Texte à lire:
────────────────
Fig. 8. Valeurs aspectuelles élémentaires.

 

C’est le cas de la conjoncture particulière du « stress » ou du carpe diem. Elle fait se rencontrer deux aspects de transition, le terminatif et l’inchoatif : on est encore dans un chorème dont on sortira, mais déjà dans un autre chorème dont on n’échappera pas. Dans le sonnet magnifique mais cruel du poète espagnol baroque Luis de Góngora, Mientras por competir con tu cabello, la dame apprend de la voix du poète qu’elle est encore belle mais qu’elle a déjà perdu sa jeunesse, il faut donc qu’elle se hâte d’aimer (le poète), qu’elle se décide pendant qu’il est encore temps.

Fig. 9. Encoredéjà. Le drame du « stress ».

Il peut s’agir d’une situation écologique ou personnelle encore vivable (X) mais déjà dégradée (Y), et l’intersection XY est destinée à disparaître : S aura perdu la condition X et se retrouvera exclusivement dans la condition Y.

Les modalités ont à voir avec la consistance de la barrière, qui peut s’ouvrir et donc laisser l’objet, le sujet ou le chorème, mobiles, passer — entrer ou sortir. D’où l’importance des négations ; une porte (barrière) se ferme, et deux négations apparaissent ; une porte (barrière) s’ouvre, et les deux négations disparaissent : « ne pas pouvoir être n », ou entrer dans X (par exemple une discothèque), « ne pas pouvoir ne pas être » dans X, ou en sortir (par exemple d’une prison). On doit alors rester dehors ou rester dedans. Qu’il s’agisse de la réalisation d’un être ou d’un faire ne fait d’ailleurs pas de différence modale. Devoir-X exprime toujours un pouvoir-X sous négation, soit simple, soit double ; dans les deux cas, la barrière de réalisation est fermée — que X soit situé à l’extérieur ou à l’intérieur.

On peut également, dans la cognition intersubjective que nous appelons communication, schématiser X comme un rapport à l’autre, ce qui permet de spécifier le régime modal, et ainsi de distinguer la modalité déontique de l’épistémique et la fondamentale, aléthique, qui dans cette figure intersubjective est performative. Le sujet et l’autre sont alors considérés comme des chorèmes, et la communication est vue ou sentie comme un partage et un échange qui transporte des entités entre les deux chorèmes personnels.
────────────────
Images de données représentées:
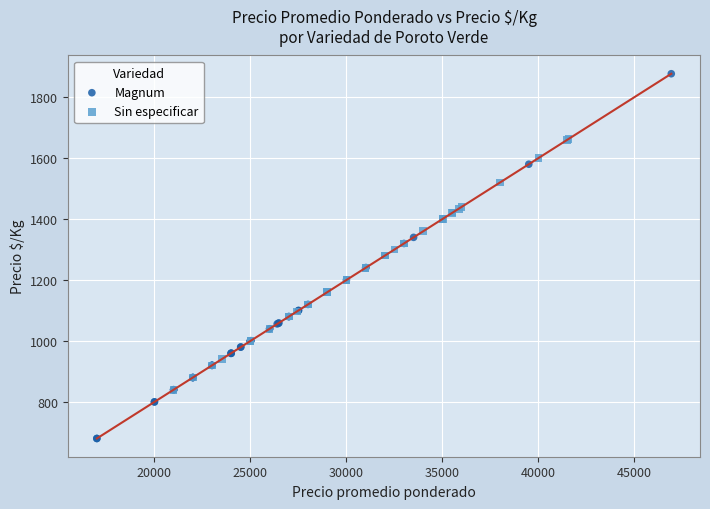

Which series has the largest Y range (max minus min)?

Magnum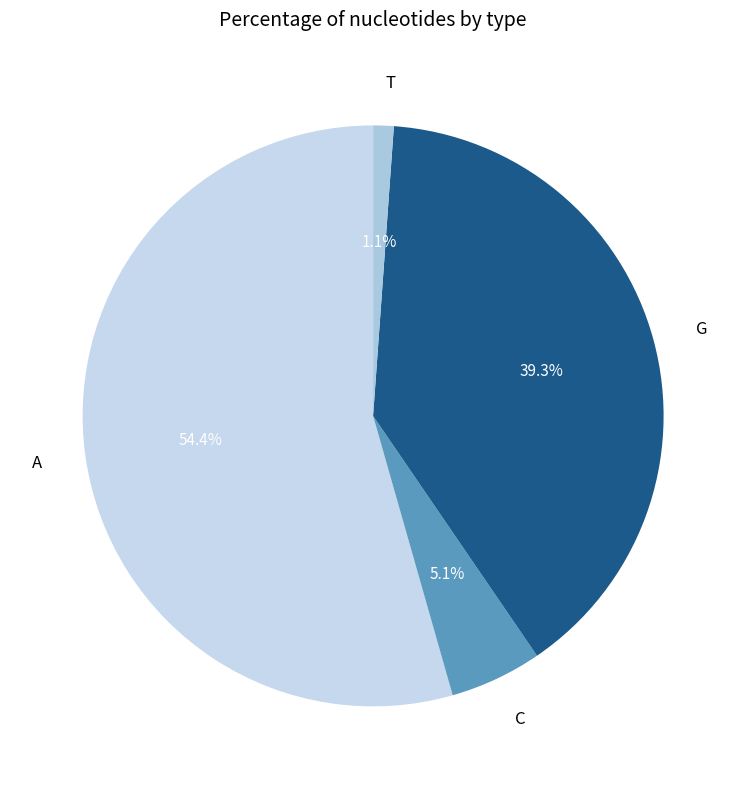

Rank the categories by value from lowest to highest.

T, C, G, A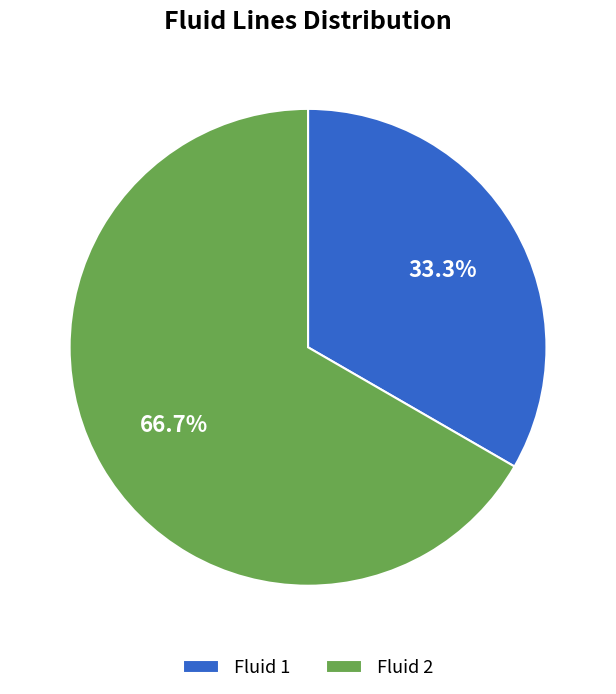

How much of the chart is everything except Fluid 2?

33.3%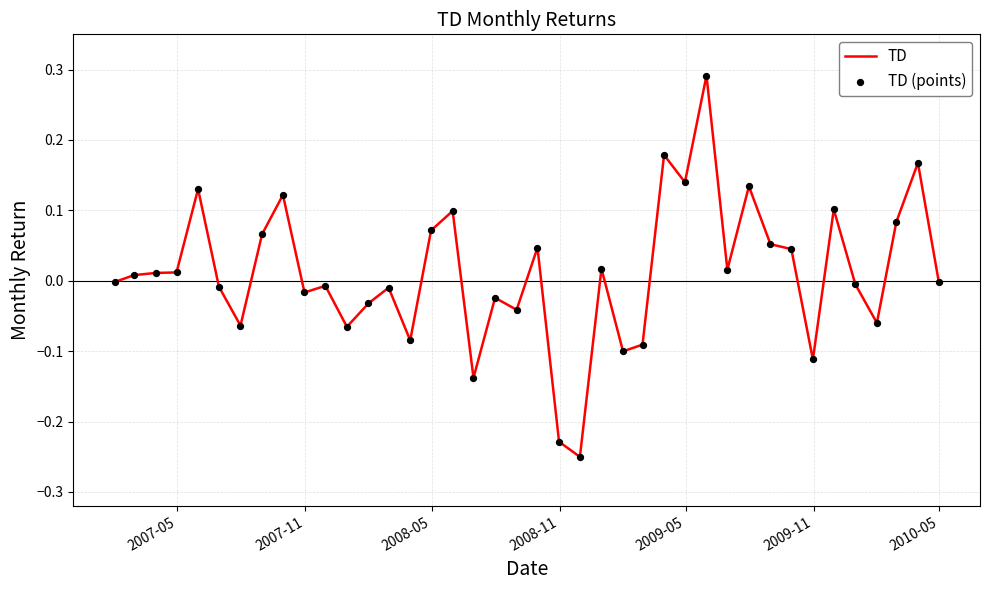

What is the difference between the maximum and minimum values?

0.5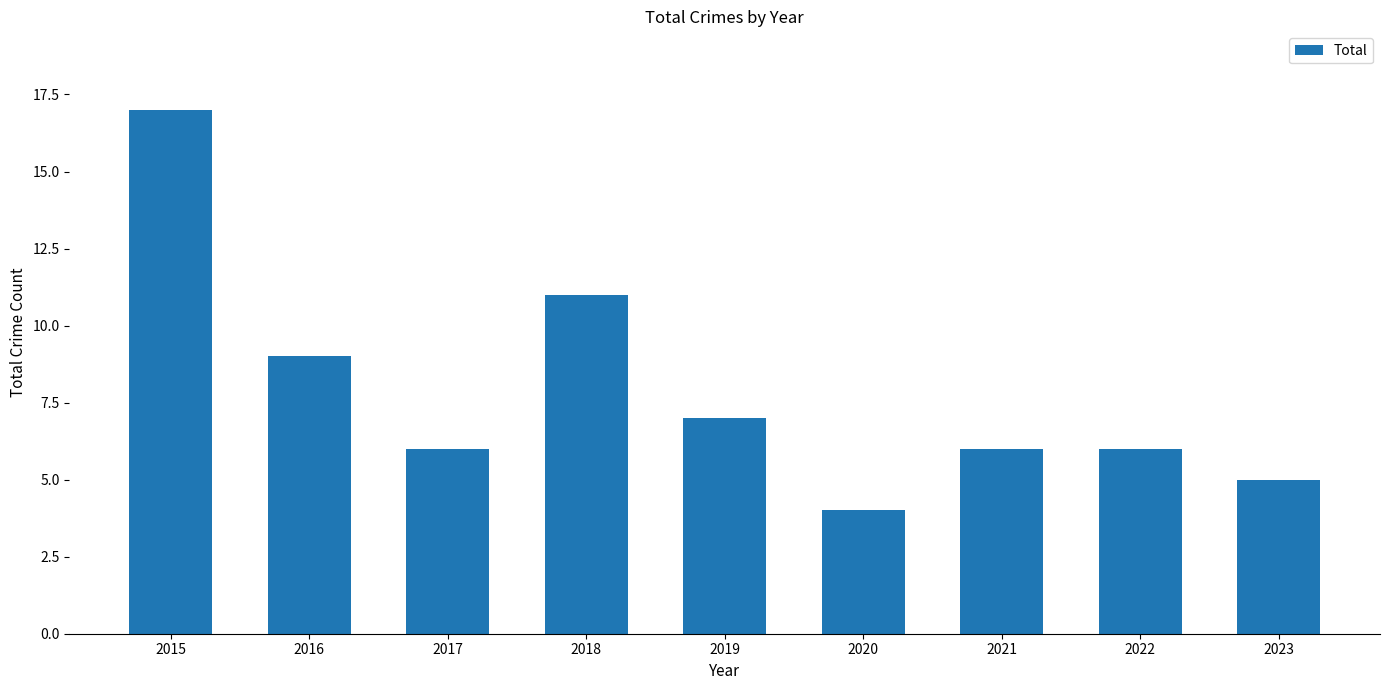

Reading left to right, extract all data points from this chart.

2015=17	2016=9	2017=6	2018=11	2019=7	2020=4	2021=6	2022=6	2023=5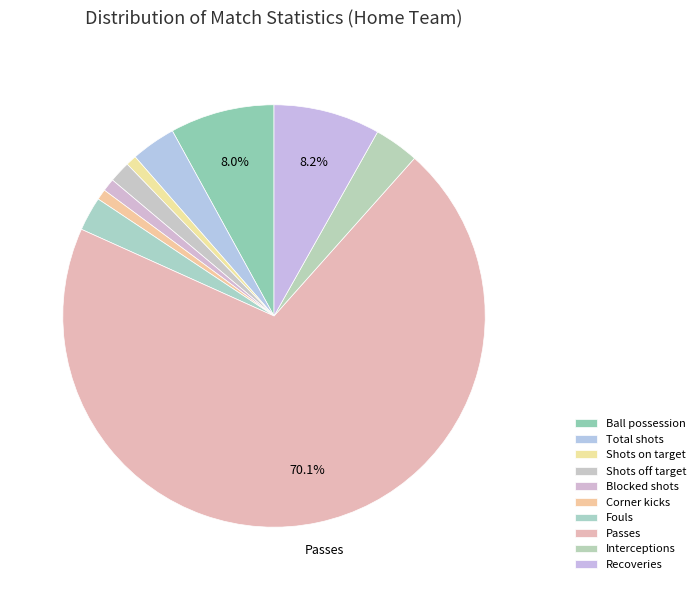

What is the majority slice?

Passes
────────────────
Consigne 1: Résumez en deux phrases le texte sur les chorèmes.
Consigne 2: D'après le texte sur les chorèmes, quels sont les deux aspects de transition réunis dans la conjoncture du « stress » ?
Consigne 3: Reprenez le texte sur les chorèmes à partir de sa dernière phrase.
Les entrées n'ont aucun rôle dans ce travail.

Réponse 1: Le texte décrit la conjoncture du « stress » ou du carpe diem, où se rencontrent l'aspect terminatif et l'aspect inchoatif, comme dans le sonnet de Góngora où la dame est encore belle mais a déjà perdu sa jeunesse. Il relie ensuite les modalités à la consistance d'une barrière qui peut s'ouvrir ou se fermer, puis présente la communication comme un partage et un échange d'entités entre deux chorèmes personnels, le sujet et l'autre.

Réponse 2: Le terminatif et l'inchoatif.

Réponse 3:
En effet, quand deux personnes communiquent, elles « s’ouvrent » l’une vers l’autre, et cette double ouverture crée des échanges possibles. On établit ainsi une intersection entre le chorème de soi8 et le chorème de l’autre, une zone partagée, où on peut déposer des thèmes ou des objets à considérer ensemble, ou plus fondamentalement négocier l’espace occupé9. Cela rend la communication possible, aléthiquement ; un désaccord diminuerait immédiatement l’intersection, alors que l’accord empathique total l’augmenterait jusqu’à frôler la fusion. L’intersection est un attracteur plastique.

Fig. 10. La communication.

8 Nous projetons tous un petit espace circulaire « péri-personnel » autour de nous, littéralement, ce qui décide des distances réservées à certaines interactions, intimistes, amicales, collégiales, commerciales etc. Nous marquons nos attitudes envers l’autre en nous rapprochant ou en nous éloignant physiquement de lui, dans la théâtralité quotidienne. Le phénomène constitue comme on sait l’objet d’étude de la proxémique.

9 Si je peux dire à quelqu’un : « Vous pouvez entrer ! », c’est parce que je contrôle l’état de la porte, c’est-à-dire la force de ce répulseur qui protège mon chorème.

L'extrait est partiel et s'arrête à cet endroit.